• Given data
====

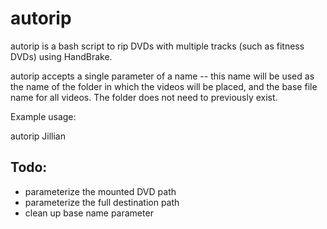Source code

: 

# autorip
autorip is a bash script to rip DVDs with multiple tracks (such as fitness DVDs) using HandBrake.

autorip accepts a single parameter of a name -- this name will be used as the name of the folder in which the videos will be placed, and the base file name for all videos. The folder does not need to previously exist.

Example usage:

autorip Jillian


## Todo:
* parameterize the mounted DVD path
* parameterize the full destination path
* clean up base name parameter
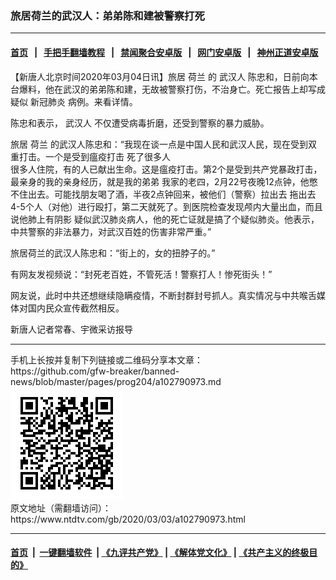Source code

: ### 旅居荷兰的武汉人：弟弟陈和建被警察打死
------------------------

#### [首页](https://github.com/gfw-breaker/banned-news/blob/master/README.md) &nbsp;&nbsp;|&nbsp;&nbsp; [手把手翻墙教程](https://github.com/gfw-breaker/guides/wiki) &nbsp;&nbsp;|&nbsp;&nbsp; [禁闻聚合安卓版](https://github.com/gfw-breaker/bn-android) &nbsp;&nbsp;|&nbsp;&nbsp; [网门安卓版](https://github.com/oGate2/oGate) &nbsp;&nbsp;|&nbsp;&nbsp; [神州正道安卓版](https://github.com/SzzdOgate/update) 



<div><div class="post_content" itemprop="articleBody">
 <p>
  【新唐人北京时间2020年03月04日讯】旅居
  <ok href="https://www.ntdtv.com/gb/荷兰.htm">
   荷兰
  </ok>
  的
  <ok href="https://www.ntdtv.com/gb/武汉人.htm">
   武汉人
  </ok>
  陈忠和，日前向本台爆料，他在武汉的弟弟陈和建，无故被警察打伤，不治身亡。死亡报告上却写成疑似
  <ok href="https://www.ntdtv.com/gb/新冠肺炎.htm">
   新冠肺炎
  </ok>
  病例。来看详情。
 </p>
 <p>
  陈忠和表示，
  <ok href="https://www.ntdtv.com/gb/武汉人.htm">
   武汉人
  </ok>
  不仅遭受病毒折磨，还受到警察的暴力威胁。
 </p>
 <p>
  旅居
  <ok href="https://www.ntdtv.com/gb/荷兰.htm">
   荷兰
  </ok>
  的武汉人陈忠和：“我现在谈一点是中国人民和武汉人民，现在受到双重打击。一个是受到瘟疫打击 死了很多人
  <br/>
  很多人住院，有的人已献出生命。这是瘟疫打击。第2个是受到共产党暴政打击，最亲身的我的亲身经历，就是我的弟弟 我家的老四，2月22号夜晚12点钟，他憋不住出去。可能找朋友喝了酒，半夜2点钟回来，被他们（警察）拉出去 拖出去
  <br/>
  4-5个人（对他）进行殴打，第二天就死了。到医院检查发现颅内大量出血，而且说他肺上有阴影 疑似武汉肺炎病人，他的死亡证就是搞了个疑似肺炎。他表示，中共警察的非法暴力，对武汉百姓的伤害非常严重。”
 </p>
 <p>
  旅居荷兰的武汉人陈忠和：“街上的，女的扭脖子的。”
 </p>
 <p>
  有网友发视频说：“封死老百姓，不管死活！警察打人！惨死街头！”
 </p>
 <p>
  网友说，此时中共还想继续隐瞒疫情，不断封群封号抓人。真实情况与中共喉舌媒体对国内民众宣传截然相反。
 </p>
 <p>
  新唐人记者常春、宇微采访报导
 </p>
 <div class="single_ad">
 </div>
</div>
</div>
<hr/>
手机上长按并复制下列链接或二维码分享本文章：<br/>
https://github.com/gfw-breaker/banned-news/blob/master/pages/prog204/a102790973.md <br/>
<a href='https://github.com/gfw-breaker/banned-news/blob/master/pages/prog204/a102790973.md'><img src='https://github.com/gfw-breaker/banned-news/blob/master/pages/prog204/a102790973.md.png'/></a> <br/>
原文地址（需翻墙访问）：https://www.ntdtv.com/gb/2020/03/03/a102790973.html


------------------------
#### [首页](https://github.com/gfw-breaker/banned-news/blob/master/README.md) &nbsp;|&nbsp; [一键翻墙软件](https://github.com/gfw-breaker/nogfw/blob/master/README.md) &nbsp;| [《九评共产党》](https://github.com/gfw-breaker/9ping.md/blob/master/README.md#九评之一评共产党是什么) | [《解体党文化》](https://github.com/gfw-breaker/jtdwh.md/blob/master/README.md) | [《共产主义的终极目的》](https://github.com/gfw-breaker/gczydzjmd.md/blob/master/README.md)


<img src='http://gfw-breaker.win/banned-news/pages/prog204/a102790973.md' width='0px' height='0px'/>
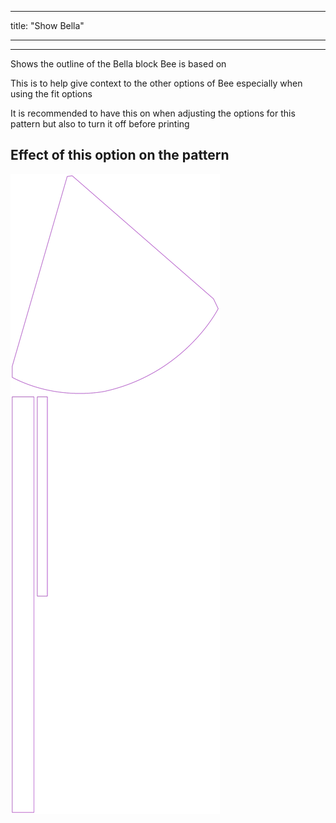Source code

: - - -
title: "Show Bella"
- - -

***

Shows the outline of the Bella block Bee is based on

This is to help give context to the other options of Bee especially when using the fit options

<Note>

It is recommended to have this on when adjusting the options for this pattern but also to turn it off before printing

</Note>

## Effect of this option on the pattern

![This image shows the effect of this option by superimposing several variants that have a different value for this option](bee_bellaguide_sample.svg "Effect of this option on the pattern")
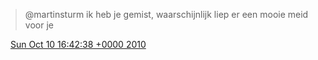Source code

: > @martinsturm ik heb je gemist, waarschijnlijk liep er een mooie meid voor je

<img src="../../media/tweet.ico" width="12" /> [Sun Oct 10 16:42:38 +0000 2010](https://twitter.com/DromerDenker/status/26952138433)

====

Please make an exact copy of the records, leaving out any picture.

Source code

: 

# autorip
autorip is a bash script to rip DVDs with multiple tracks (such as fitness DVDs) using HandBrake.

autorip accepts a single parameter of a name -- this name will be used as the name of the folder in which the videos will be placed, and the base file name for all videos. The folder does not need to previously exist.

Example usage:

autorip Jillian


## Todo:
* parameterize the mounted DVD path
* parameterize the full destination path
* clean up base name parameter
Source code

: ### 旅居荷兰的武汉人：弟弟陈和建被警察打死
------------------------

#### [首页](https://github.com/gfw-breaker/banned-news/blob/master/README.md) &nbsp;&nbsp;|&nbsp;&nbsp; [手把手翻墙教程](https://github.com/gfw-breaker/guides/wiki) &nbsp;&nbsp;|&nbsp;&nbsp; [禁闻聚合安卓版](https://github.com/gfw-breaker/bn-android) &nbsp;&nbsp;|&nbsp;&nbsp; [网门安卓版](https://github.com/oGate2/oGate) &nbsp;&nbsp;|&nbsp;&nbsp; [神州正道安卓版](https://github.com/SzzdOgate/update) 



<div><div class="post_content" itemprop="articleBody">
 <p>
  【新唐人北京时间2020年03月04日讯】旅居
  <ok href="https://www.ntdtv.com/gb/荷兰.htm">
   荷兰
  </ok>
  的
  <ok href="https://www.ntdtv.com/gb/武汉人.htm">
   武汉人
  </ok>
  陈忠和，日前向本台爆料，他在武汉的弟弟陈和建，无故被警察打伤，不治身亡。死亡报告上却写成疑似
  <ok href="https://www.ntdtv.com/gb/新冠肺炎.htm">
   新冠肺炎
  </ok>
  病例。来看详情。
 </p>
 <p>
  陈忠和表示，
  <ok href="https://www.ntdtv.com/gb/武汉人.htm">
   武汉人
  </ok>
  不仅遭受病毒折磨，还受到警察的暴力威胁。
 </p>
 <p>
  旅居
  <ok href="https://www.ntdtv.com/gb/荷兰.htm">
   荷兰
  </ok>
  的武汉人陈忠和：“我现在谈一点是中国人民和武汉人民，现在受到双重打击。一个是受到瘟疫打击 死了很多人
  <br/>
  很多人住院，有的人已献出生命。这是瘟疫打击。第2个是受到共产党暴政打击，最亲身的我的亲身经历，就是我的弟弟 我家的老四，2月22号夜晚12点钟，他憋不住出去。可能找朋友喝了酒，半夜2点钟回来，被他们（警察）拉出去 拖出去
  <br/>
  4-5个人（对他）进行殴打，第二天就死了。到医院检查发现颅内大量出血，而且说他肺上有阴影 疑似武汉肺炎病人，他的死亡证就是搞了个疑似肺炎。他表示，中共警察的非法暴力，对武汉百姓的伤害非常严重。”
 </p>
 <p>
  旅居荷兰的武汉人陈忠和：“街上的，女的扭脖子的。”
 </p>
 <p>
  有网友发视频说：“封死老百姓，不管死活！警察打人！惨死街头！”
 </p>
 <p>
  网友说，此时中共还想继续隐瞒疫情，不断封群封号抓人。真实情况与中共喉舌媒体对国内民众宣传截然相反。
 </p>
 <p>
  新唐人记者常春、宇微采访报导
 </p>
 <div class="single_ad">
 </div>
</div>
</div>
<hr/>
手机上长按并复制下列链接或二维码分享本文章：<br/>
https://github.com/gfw-breaker/banned-news/blob/master/pages/prog204/a102790973.md <br/>
<a href='https://github.com/gfw-breaker/banned-news/blob/master/pages/prog204/a102790973.md'><img src='https://github.com/gfw-breaker/banned-news/blob/master/pages/prog204/a102790973.md.png'/></a> <br/>
原文地址（需翻墙访问）：https://www.ntdtv.com/gb/2020/03/03/a102790973.html


------------------------
#### [首页](https://github.com/gfw-breaker/banned-news/blob/master/README.md) &nbsp;|&nbsp; [一键翻墙软件](https://github.com/gfw-breaker/nogfw/blob/master/README.md) &nbsp;| [《九评共产党》](https://github.com/gfw-breaker/9ping.md/blob/master/README.md#九评之一评共产党是什么) | [《解体党文化》](https://github.com/gfw-breaker/jtdwh.md/blob/master/README.md) | [《共产主义的终极目的》](https://github.com/gfw-breaker/gczydzjmd.md/blob/master/README.md)


<img src='http://gfw-breaker.win/banned-news/pages/prog204/a102790973.md' width='0px' height='0px'/>
Source code

: - - -
title: "Show Bella"
- - -

***

Shows the outline of the Bella block Bee is based on

This is to help give context to the other options of Bee especially when using the fit options

<Note>

It is recommended to have this on when adjusting the options for this pattern but also to turn it off before printing

</Note>

## Effect of this option on the pattern

![This image shows the effect of this option by superimposing several variants that have a different value for this option](bee_bellaguide_sample.svg "Effect of this option on the pattern")
Source code

: > @martinsturm ik heb je gemist, waarschijnlijk liep er een mooie meid voor je

<img src="../../media/tweet.ico" width="12" /> [Sun Oct 10 16:42:38 +0000 2010](https://twitter.com/DromerDenker/status/26952138433)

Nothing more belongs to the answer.